Background
This research introduces a novel approach for modelling single-material nanofluids, considering the constituents and characteristics of the fluids under investigation. The primary focus of this study was to develop models for predicting the thermal conductivity of nanofluids using a range of machine learning algorithms, including ensembles, trees, neural networks, linear regression, Gaussian process regressors, and support vector machines.

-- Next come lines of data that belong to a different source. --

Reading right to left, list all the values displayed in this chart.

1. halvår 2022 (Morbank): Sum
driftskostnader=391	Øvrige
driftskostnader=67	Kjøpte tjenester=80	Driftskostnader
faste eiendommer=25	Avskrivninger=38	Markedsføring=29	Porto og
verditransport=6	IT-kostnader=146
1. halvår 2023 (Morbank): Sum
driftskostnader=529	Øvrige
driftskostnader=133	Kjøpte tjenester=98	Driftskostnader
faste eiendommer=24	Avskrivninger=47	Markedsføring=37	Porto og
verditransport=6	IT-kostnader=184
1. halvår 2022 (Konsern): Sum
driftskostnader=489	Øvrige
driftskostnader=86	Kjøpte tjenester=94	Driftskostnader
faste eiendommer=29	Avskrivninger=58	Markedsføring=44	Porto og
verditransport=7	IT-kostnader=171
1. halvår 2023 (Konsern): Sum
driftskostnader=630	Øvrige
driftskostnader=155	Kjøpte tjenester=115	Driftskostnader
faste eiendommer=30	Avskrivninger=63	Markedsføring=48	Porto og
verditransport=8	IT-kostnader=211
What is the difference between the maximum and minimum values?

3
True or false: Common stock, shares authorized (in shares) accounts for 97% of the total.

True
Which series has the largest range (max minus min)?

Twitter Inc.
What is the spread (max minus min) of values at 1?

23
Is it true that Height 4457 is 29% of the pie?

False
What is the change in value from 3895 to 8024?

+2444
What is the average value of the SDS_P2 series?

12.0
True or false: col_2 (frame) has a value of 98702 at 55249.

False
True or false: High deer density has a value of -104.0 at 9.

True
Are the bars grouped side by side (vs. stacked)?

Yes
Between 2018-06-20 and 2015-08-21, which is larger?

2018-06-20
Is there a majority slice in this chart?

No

The main body of the abstract
To identify the most relevant features for accurate thermal conductivity prediction, the study compared the performance of established feature selection algorithms, such as minimum redundancy, maximum relevance, Ftest, and RReliefF, with a newly proposed feature selection algorithm. The novel algorithm eliminated features lacking direct implications for fluid thermal conductivity. The selected features encompassed temperature as a thermal property of the fluid itself, multiphase features such as volume fraction and particle size, and material features including nanoparticle material and base fluid material, which could be fixed based on any two intensive properties. Statistical methods were employed to select the features accordingly.
Results
The results demonstrated that the novel feature selection algorithm outperformed the established approaches in predicting the thermal conductivity of nanofluids. The models were evaluated using 5-fold cross-validation, and the best model based on the proposed feature selection algorithm exhibited a root mean squared error of validation of 1.83 and an R-squared value of 0.94. The model achieved a root mean squared error of 1.46 for the test set and an R-squared value of 0.97.
Conclusions
The developed predictive model holds practical significance by enabling nanofluids' numerical study and optimisation before their creation. This model facilitates the customisation of conventional fluids to attain desired fluid properties, particularly emphasising thermal properties. Additionally, the model permits the exploration of numerous nanofluid variations based on permutations of their features. Consequently, this research contributes valuable insights to the design and optimisation of nanofluid systems, advancing our understanding and application of thermal conductivity in nanofluids.